Gatecrasher
- Gatcrasher Rules Booklet cover
- Designers: Michael W. Lucas
- Publishers: Grey Ghost Press
- Genres: Science fantasy
- Systems: Fudge rules

= Gatecrasher (role-playing game) =

Tabletop role-playing game

Gatecrasher is a light-hearted science fantasy role-playing game published by Grey Ghost Press in 1996.

==Description==
Gatecrasher is a role-playing game set in the 24th century, where a transdimensional gate has been opened, allowing magic into the world. The game is more light-hearted than dark, featuring monsters like "Golf Balls from Hell" and "Killer Pancakes", and deep space asteroids named Cheesers and This Stinking Rock.

==Publication history==
Gatecrasher was written by Michael Lucas and published in 1996 by Grey Ghost Press. A revised second edition was published the following year, a 208-page softcover book designed again by Michael Lucas.

==Gameplay==
Gatecrasher uses the Fudge rules.

===Character generation===
Players can create just about any kind of creature as their character, including an angel, an orc, or a wyvern. The player assigns a fixed number of levels (Terrible, Poor, Mediocre, Fair, Good, Great, Superb) to a variety of attributes, skills and powers, as well as adding extra enhancements such as extra eyes, limbs that can morph into tools or the ability to switch genders at will.

===Task resolution===
When a player wants a character to attempt a task, the referee decides on the relevant skill that needs to be checked and assigns a difficulty level (Good, Fair, Mediocre, Poor, etc.) to the task.
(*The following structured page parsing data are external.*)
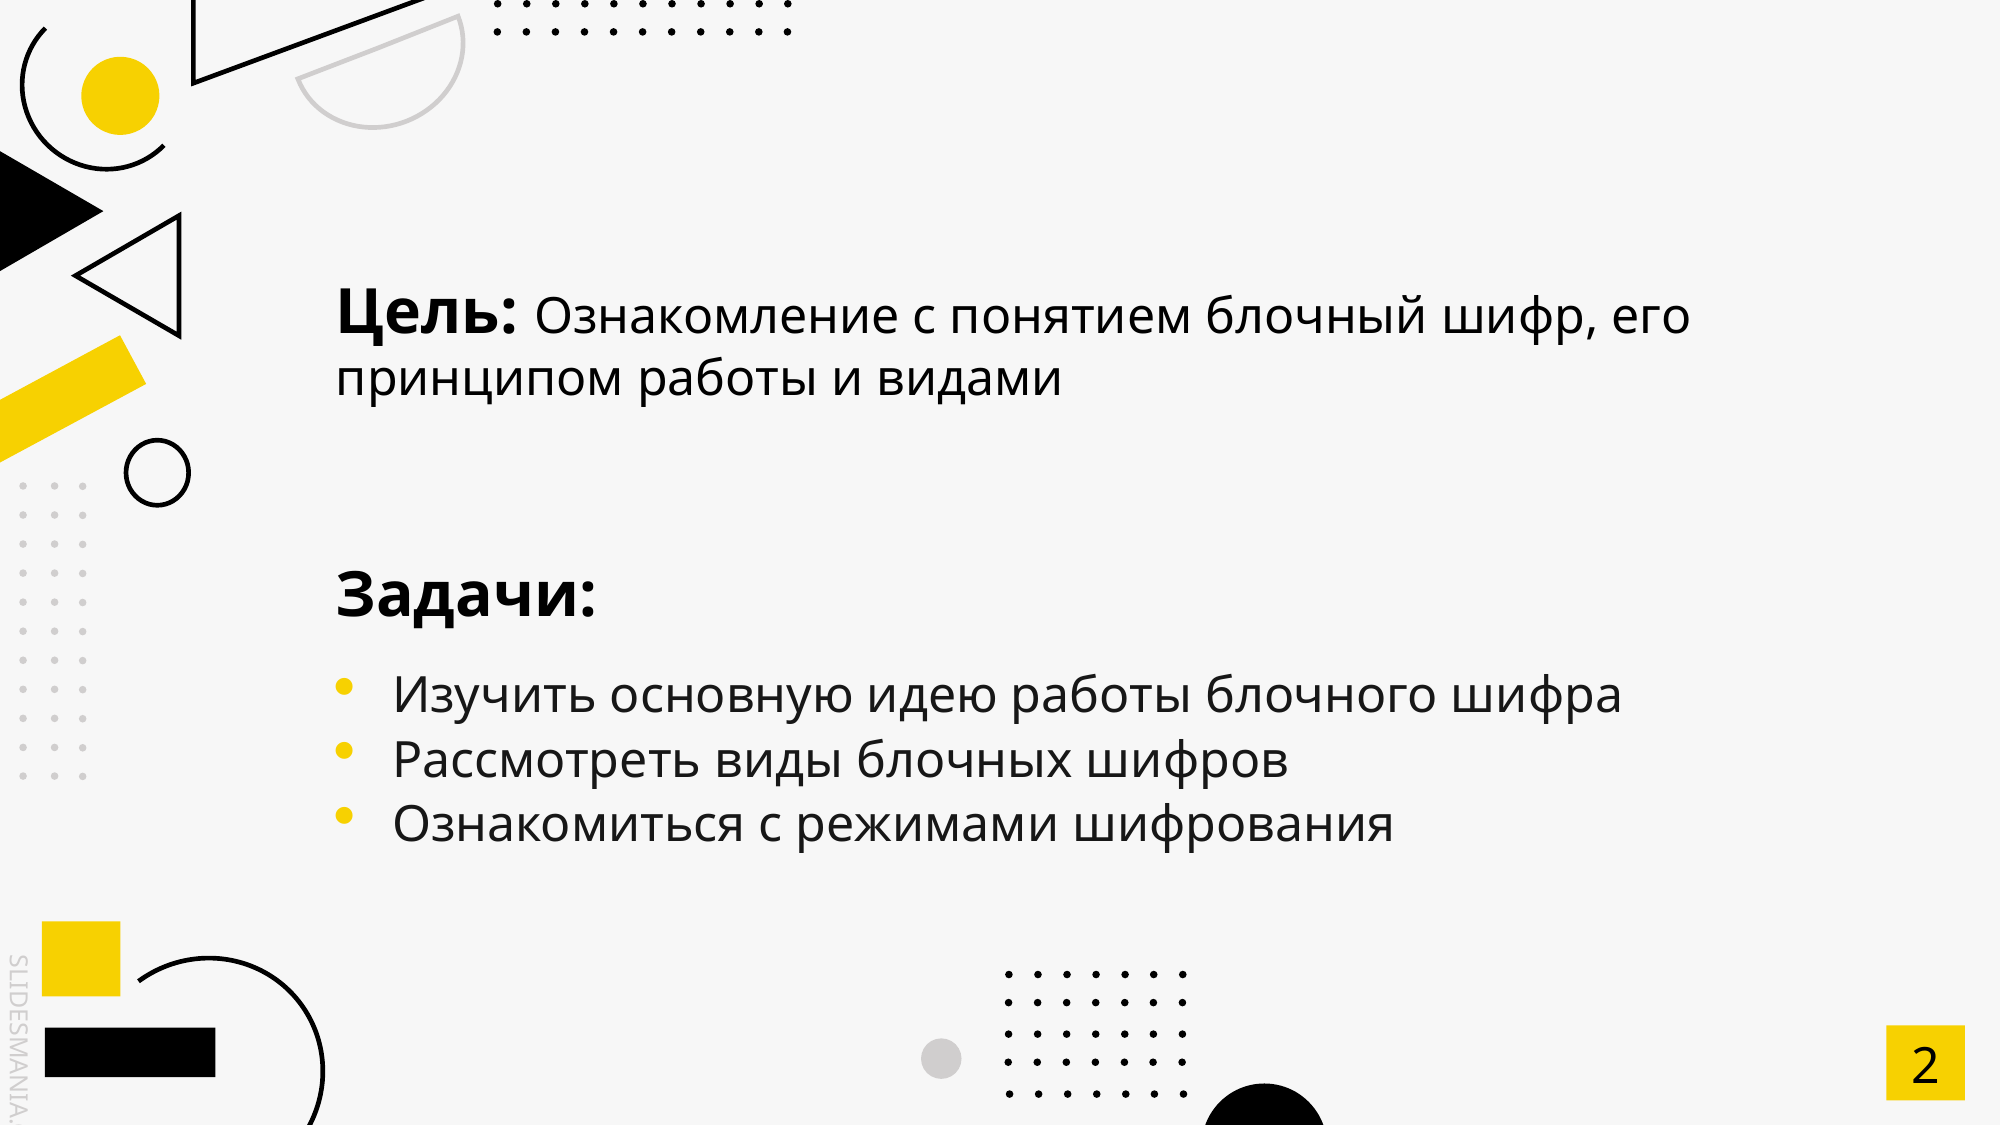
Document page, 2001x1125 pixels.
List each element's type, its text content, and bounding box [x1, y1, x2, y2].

text_box Задачи: [315, 533, 1908, 659]
title Цель: Ознакомление с понятием блочный шифр, его принципом работы и видами [315, 250, 1908, 442]
list Изучить основную идею работы блочного шифра Рассмотреть виды блочных шифров Ознакомиться с режимами шифрования [315, 659, 1908, 875]
text_box 2 [1885, 1025, 1966, 1101]
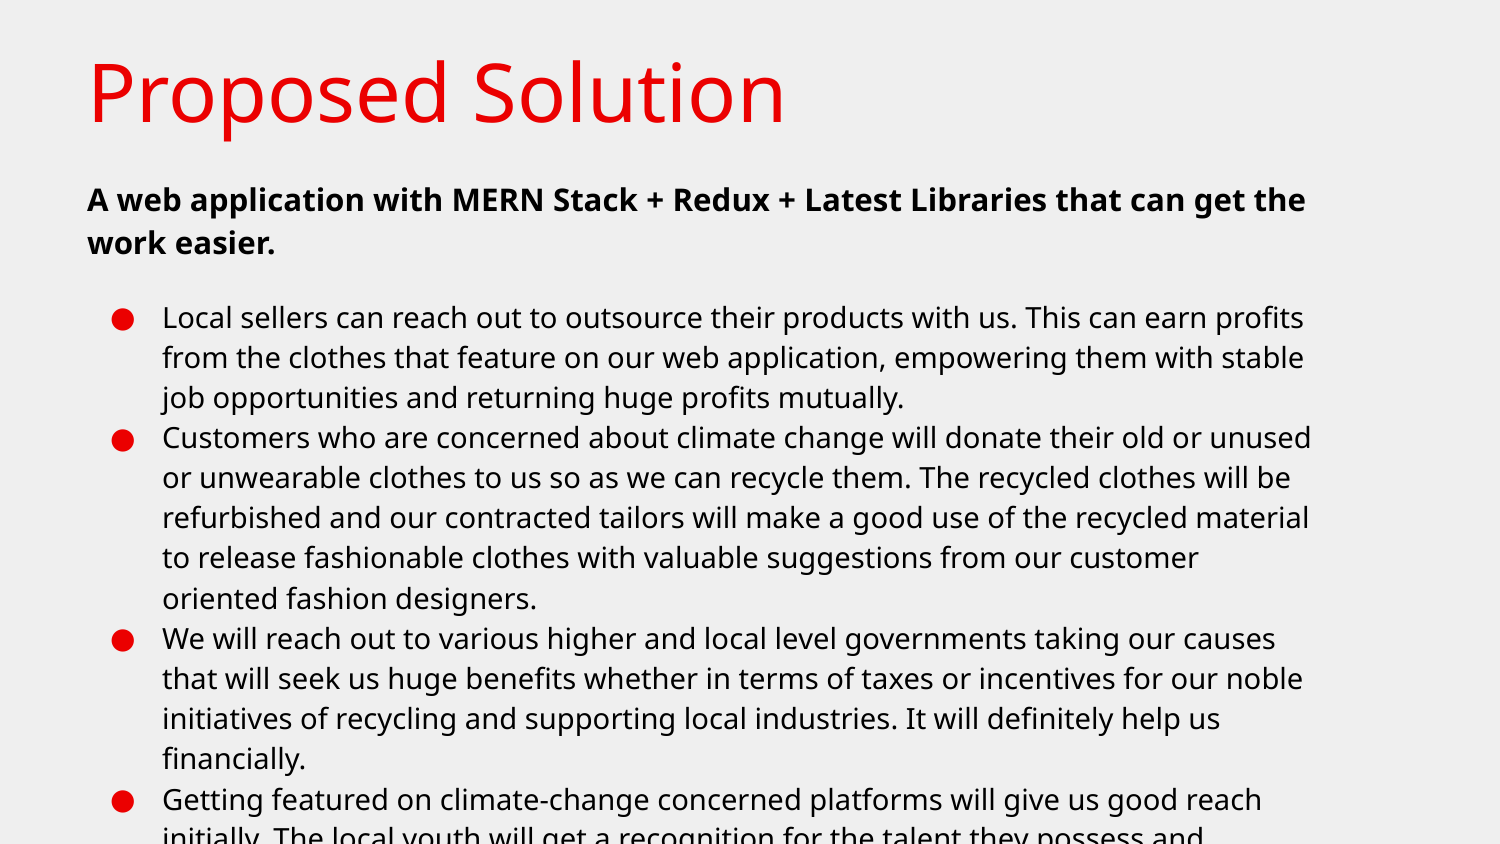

The player rolls percentile dice, which generate a level step modifier of -4 to +4. This increases or decreases the level of the character's relevant skill by the indicated number of steps. (For example, if the character's relevant skill, Biology, has a skill rating of Poor, and the player's percentile dice roll indicates a step boost of +1, then the character's skill factor would increase one step up from Poor to Mediocre.) If the resultant modified skill equals or exceeds the difficulty level of the task, then the character succeeds.

==Reception==
In the August 1997 edition of Dragon (Issue 238), Rick Swan reviewed the second edition, and called it "feather-light, as goofy as a day at the beach with the Smurfs." Swan liked the Fudge game system, but found the skill descriptions lacked helpful detail. "A veteran referee ought to abe able to fill in the blanks, but a novice might be in for some headaches." He also noted that the book did not contain any prepared scenarios, leaving it up to referees to create adventures from scratch. Swan gave it an average rating of 4 out of 6, concluding that despite its light-hearted approach, Gatecrasher was "a serious RPG, with the potential for exciting, involving adventures... If you’re in the market for a diversion, you could do worse than Gatecrasher."